UN World Water Report focuses on groundwater

by time news

In Africa there is hardly any water security. More than a third of the continent, or half a billion people, live without secure access to water, the UN Institute for Water, Environment and Health (UNU-INWEH) announced on Monday at the start of the ninth World Water Forum in Senegal’s capital Dakar.

Despite the global Sustainable Development Goals, almost half of the continent’s 54 countries have made no progress on water security in the past three to five years, according to the report released on World Water Day (March 22). The UN has a fairly broad definition of water security. Among other things, this involves access to sufficiently clean water, but also ecological issues.

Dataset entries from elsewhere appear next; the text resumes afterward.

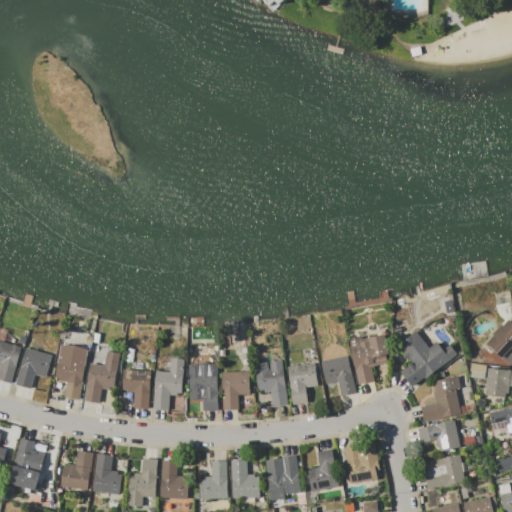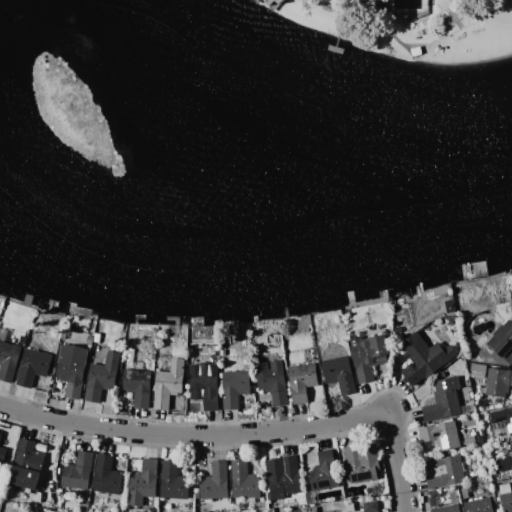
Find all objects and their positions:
building: (257, 0)
building: (272, 3)
building: (273, 3)
building: (96, 338)
building: (502, 341)
building: (503, 342)
building: (367, 354)
building: (368, 355)
building: (422, 357)
building: (423, 358)
building: (8, 359)
building: (8, 360)
building: (32, 366)
building: (32, 367)
building: (70, 369)
building: (71, 369)
building: (477, 370)
building: (338, 373)
building: (339, 374)
building: (100, 376)
building: (101, 377)
building: (271, 380)
building: (272, 381)
building: (300, 381)
building: (301, 381)
building: (497, 381)
building: (497, 381)
building: (167, 383)
building: (168, 384)
building: (204, 385)
building: (136, 386)
building: (205, 386)
building: (137, 387)
building: (233, 387)
building: (234, 388)
building: (442, 399)
building: (443, 401)
building: (502, 417)
building: (502, 418)
road: (242, 434)
building: (439, 434)
building: (0, 435)
building: (440, 435)
building: (2, 452)
building: (504, 461)
building: (360, 462)
building: (361, 462)
building: (504, 462)
building: (26, 465)
building: (25, 466)
building: (76, 471)
building: (322, 471)
building: (443, 471)
building: (78, 472)
building: (443, 472)
building: (322, 473)
building: (104, 475)
building: (105, 475)
building: (281, 476)
building: (283, 477)
building: (242, 480)
building: (171, 481)
building: (173, 481)
building: (214, 481)
building: (243, 481)
building: (141, 482)
building: (215, 482)
building: (143, 483)
building: (505, 496)
building: (506, 501)
building: (477, 505)
building: (369, 506)
building: (370, 506)
building: (478, 506)
building: (446, 508)
building: (448, 509)
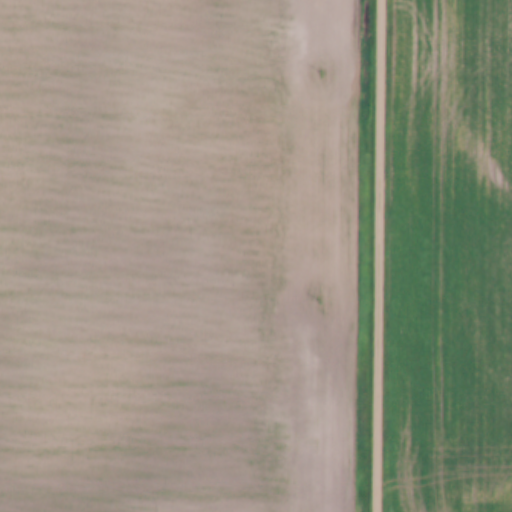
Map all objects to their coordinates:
road: (390, 256)
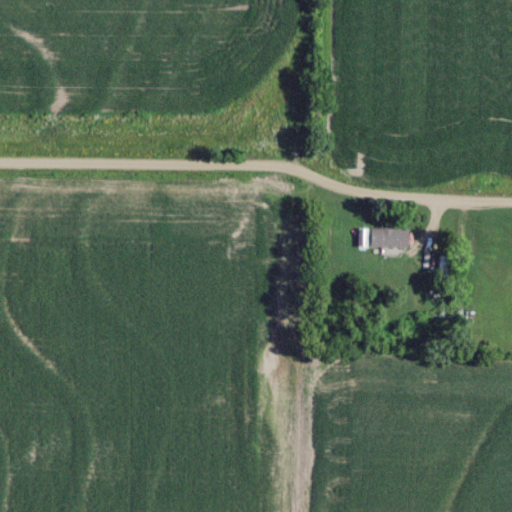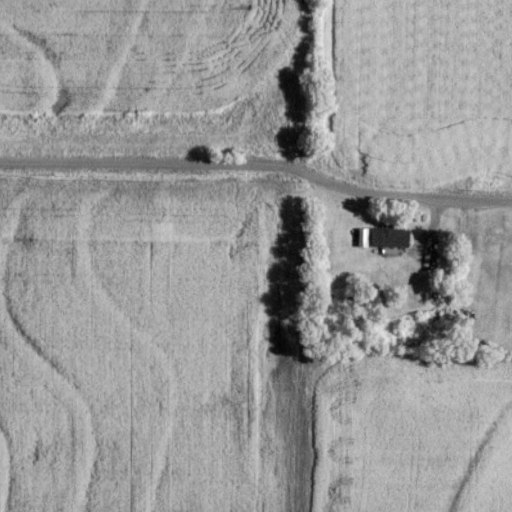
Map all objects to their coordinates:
road: (344, 140)
road: (258, 166)
building: (387, 237)
building: (443, 270)
crop: (405, 430)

Sinking groundwater in Germany as a result of climate change

Even Africa’s five most water-secure countries — Egypt, Botswana, Gabon, Mauritius and Tunisia — had “only modest levels of water security,” it said. According to the UN, Somalia, Chad and Niger are the least water-secure countries on the continent.

According to the Karlsruhe Institute of Technology (KIT) and the Federal Institute for Geosciences and Natural Resources (BGR), Germany is also at risk of falling groundwater levels in the coming decades as a result of climate change. Especially in northern and eastern Germany there could be longer periods with low groundwater levels towards the end of the century, said Stefan Broda from the BGR.